At first, people get that impression of Rytter: She's wheelchair-bound, profoundly limited by cerebral palsy, and can't speak or control her hands or feet. Rytter communicates through a helper, who translates the personal code Rytter and her father developed years ago - a code of head and eye movements which indicate different letters.

Last fall Rytter defended her doctoral thesis after 17 years of post-graduate study. It included a Power Point presentation with Rytter, using her head, to tap out commands on the computer. The title of her presentation was "Improving pre-literacy experiences for toddlers with disabilities."

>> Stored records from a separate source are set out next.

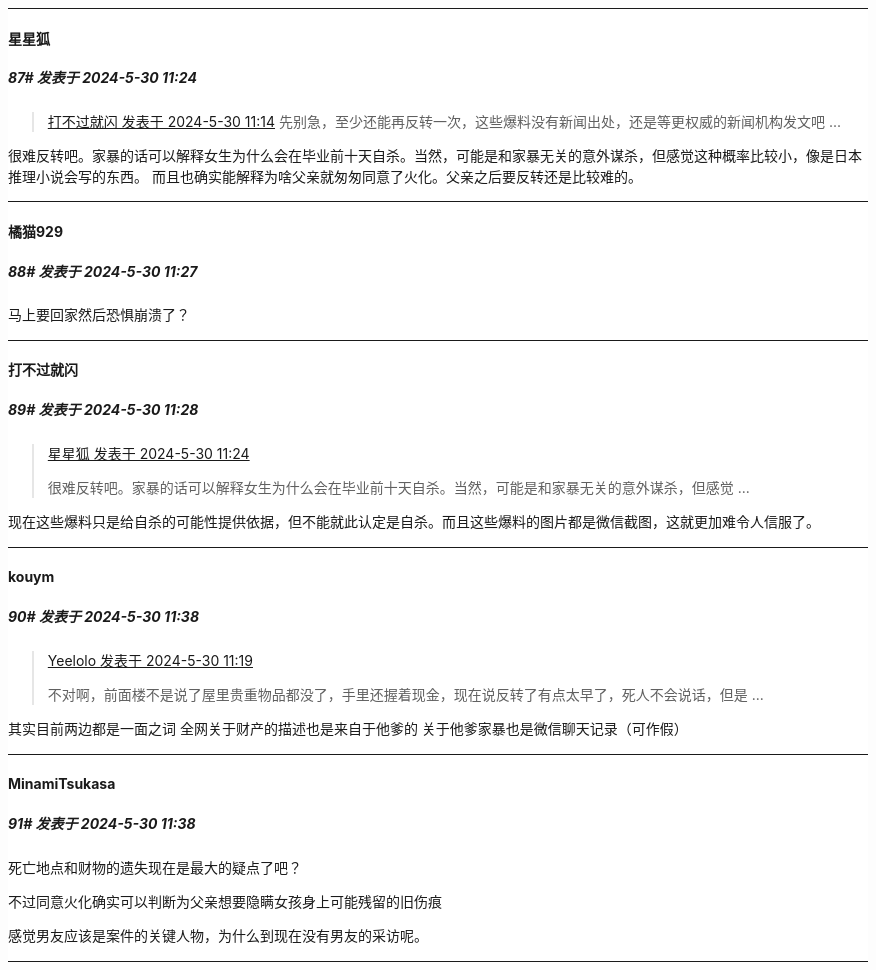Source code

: *****

####  星星狐  
##### 87#       发表于 2024-5-30 11:24

<blockquote><a href="httphttps://bbs.saraba1st.com/2b/forum.php?mod=redirect&amp;goto=findpost&amp;pid=65053523&amp;ptid=2185288" target="_blank">打不过就闪 发表于 2024-5-30 11:14</a>
先别急，至少还能再反转一次，这些爆料没有新闻出处，还是等更权威的新闻机构发文吧 ...</blockquote>
很难反转吧。家暴的话可以解释女生为什么会在毕业前十天自杀。当然，可能是和家暴无关的意外谋杀，但感觉这种概率比较小，像是日本推理小说会写的东西。
而且也确实能解释为啥父亲就匆匆同意了火化。父亲之后要反转还是比较难的。


*****

####  橘猫929  
##### 88#       发表于 2024-5-30 11:27

马上要回家然后恐惧崩溃了？


*****

####  打不过就闪  
##### 89#       发表于 2024-5-30 11:28

<blockquote><a href="httphttps://bbs.saraba1st.com/2b/forum.php?mod=redirect&amp;goto=findpost&amp;pid=65053666&amp;ptid=2185288" target="_blank">星星狐 发表于 2024-5-30 11:24</a>

很难反转吧。家暴的话可以解释女生为什么会在毕业前十天自杀。当然，可能是和家暴无关的意外谋杀，但感觉 ...</blockquote>
现在这些爆料只是给自杀的可能性提供依据，但不能就此认定是自杀。而且这些爆料的图片都是微信截图，这就更加难令人信服了。


*****

####  kouym  
##### 90#       发表于 2024-5-30 11:38

<blockquote><a href="httphttps://bbs.saraba1st.com/2b/forum.php?mod=redirect&amp;goto=findpost&amp;pid=65053594&amp;ptid=2185288" target="_blank">Yeelolo 发表于 2024-5-30 11:19</a>

不对啊，前面楼不是说了屋里贵重物品都没了，手里还握着现金，现在说反转了有点太早了，死人不会说话，但是 ...</blockquote>
其实目前两边都是一面之词 全网关于财产的描述也是来自于他爹的 关于他爹家暴也是微信聊天记录（可作假）

*****

####  MinamiTsukasa  
##### 91#       发表于 2024-5-30 11:38

死亡地点和财物的遗失现在是最大的疑点了吧？

不过同意火化确实可以判断为父亲想要隐瞒女孩身上可能残留的旧伤痕

感觉男友应该是案件的关键人物，为什么到现在没有男友的采访呢。


*****

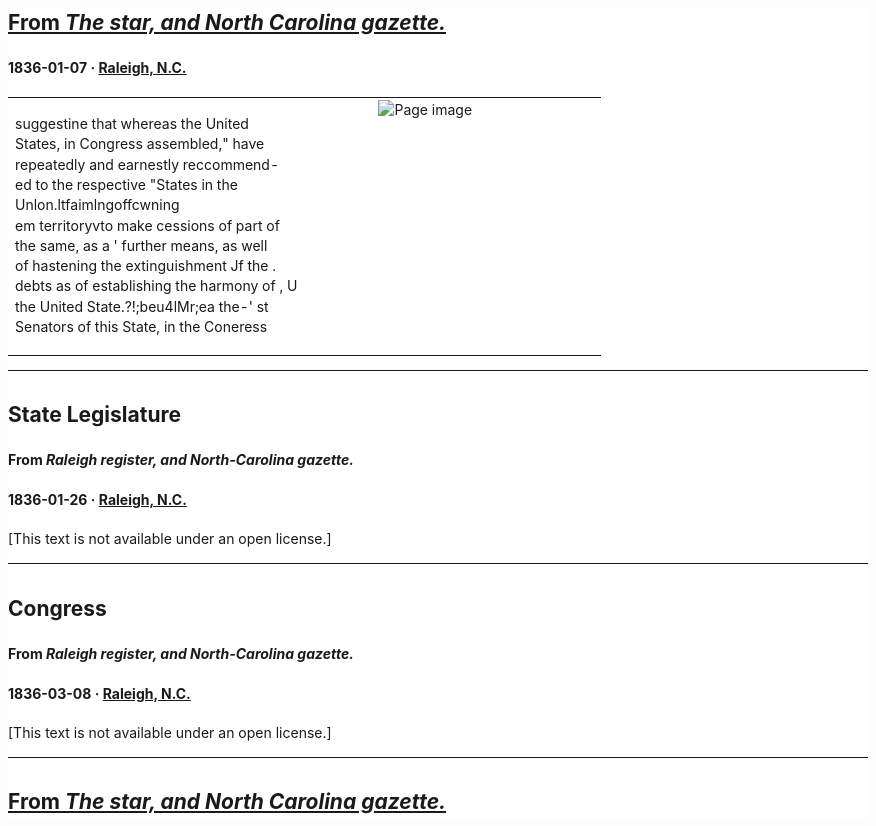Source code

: 
## [From _The star, and North Carolina gazette._](https://newspapers.digitalnc.org/lccn/sn87090472/1836-01-07/ed-1/seq-1/)

#### 1836-01-07 &middot; [Raleigh, N.C.](http://dbpedia.org/resource/Raleigh%2C_North_Carolina)

<table style="width: 100%;"><tr><td style="width: 50%">

  
  
suggestine that whereas the United  
States, in Congress assembled,&quot; have  
repeatedly and earnestly reccommend-  
ed to the respective &quot;States in the  
Unlon.ltfaimlngoffcwning  
em territoryvto make cessions of part of  
the same, as a &#x27; further means, as well  
of hastening the extinguishment Jf the .  
debts as of establishing the harmony of , U  
the United State.?!;beu4lMr;ea the-&#x27; st  
Senators of this State, in the Coneress
</td><td style="width: 50%; max-height: 75%; margin: auto; display: block;">
<img alt="Page image" src="https://newspapers.digitalnc.org/images/iiif/batch_ncu_StarRal11n_ver01%2Fdata%2F1836010701%2F0634.jp2/pct:48.613984278030614,87.47833622183708,15.473727761688043,6.7446562680531486/!600,600/0/default.jpg"/>
</td>
</tr></table>

---

## State Legislature

#### From _Raleigh register, and North-Carolina gazette._

#### 1836-01-26 &middot; [Raleigh, N.C.](http://dbpedia.org/resource/Raleigh%2C_North_Carolina)

[This text is not available under an open license.]

---

## Congress

#### From _Raleigh register, and North-Carolina gazette._

#### 1836-03-08 &middot; [Raleigh, N.C.](http://dbpedia.org/resource/Raleigh%2C_North_Carolina)

[This text is not available under an open license.]

---

## [From _The star, and North Carolina gazette._](https://newspapers.digitalnc.org/lccn/sn87090472/1836-06-16/ed-1/seq-1/)
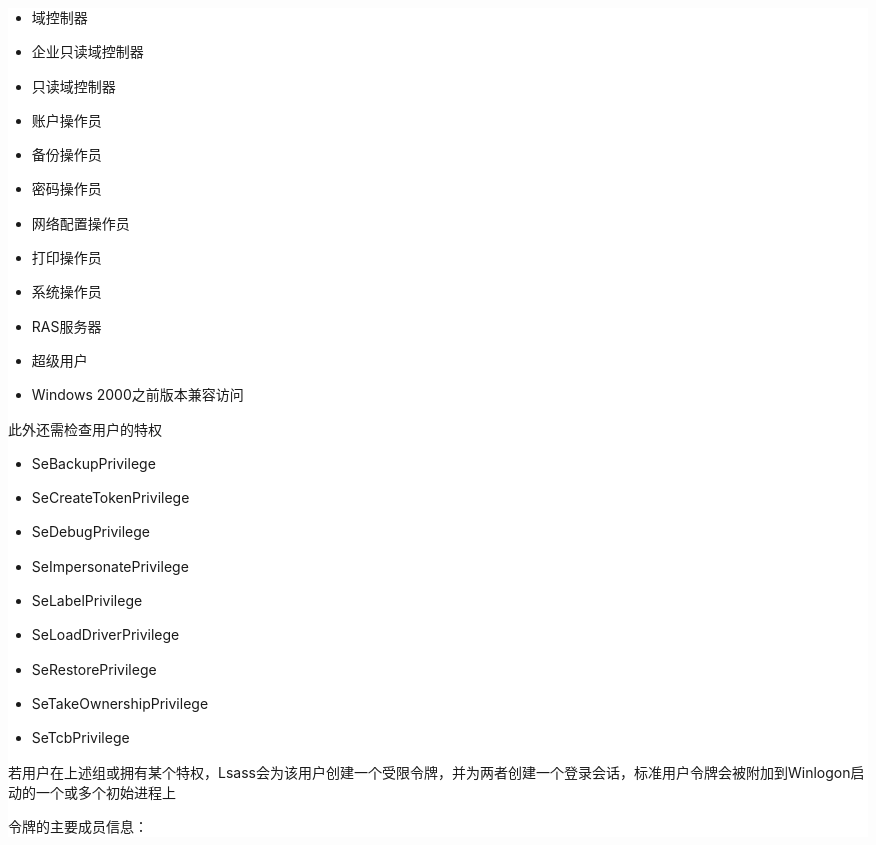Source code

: * 域控制器

* 企业只读域控制器

* 只读域控制器

* 账户操作员

* 备份操作员

* 密码操作员

* 网络配置操作员

* 打印操作员

* 系统操作员

* RAS服务器

* 超级用户

* Windows 2000之前版本兼容访问

此外还需检查用户的特权

* SeBackupPrivilege

* SeCreateTokenPrivilege

* SeDebugPrivilege

* SeImpersonatePrivilege

* SeLabelPrivilege

* SeLoadDriverPrivilege

* SeRestorePrivilege

* SeTakeOwnershipPrivilege

* SeTcbPrivilege

若用户在上述组或拥有某个特权，Lsass会为该用户创建一个受限令牌，并为两者创建一个登录会话，标准用户令牌会被附加到Winlogon启动的一个或多个初始进程上

令牌的主要成员信息：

Dr. Gene Edgar with the UW School of Education was on that committee and has worked with Rytter for years. He sees a gentle soul in this wheel chair as smart as she is tough.

"She's the most tenacious person I've ever met - really, really brilliant, incredibly smart with an ability to conceptualize ideas and tie them together with other ideas," said Edgar.

Rytter had plenty of help as she pursued her doctorate of course. Rytter needs help with almost everything and is rarely alone.

She paints occasionally with a brush rigged to an old pair of glasses, keeps in touch laboriously by e-mail with friends and teachers and never forgets the value of learning.

"It gives us power," writes Rytter.

The good humor that won her the "most continually cheerful" award in fourth grade and got her smiling through years of special ed is still evident in this adult doctor of psychology.

Her next project is setting up an online consulting service to help parents and caregivers communicate with kids - kids like the kid she was: challenged, but hungry to engage the world.

"So they can participate in life," writes a smiling Rytter.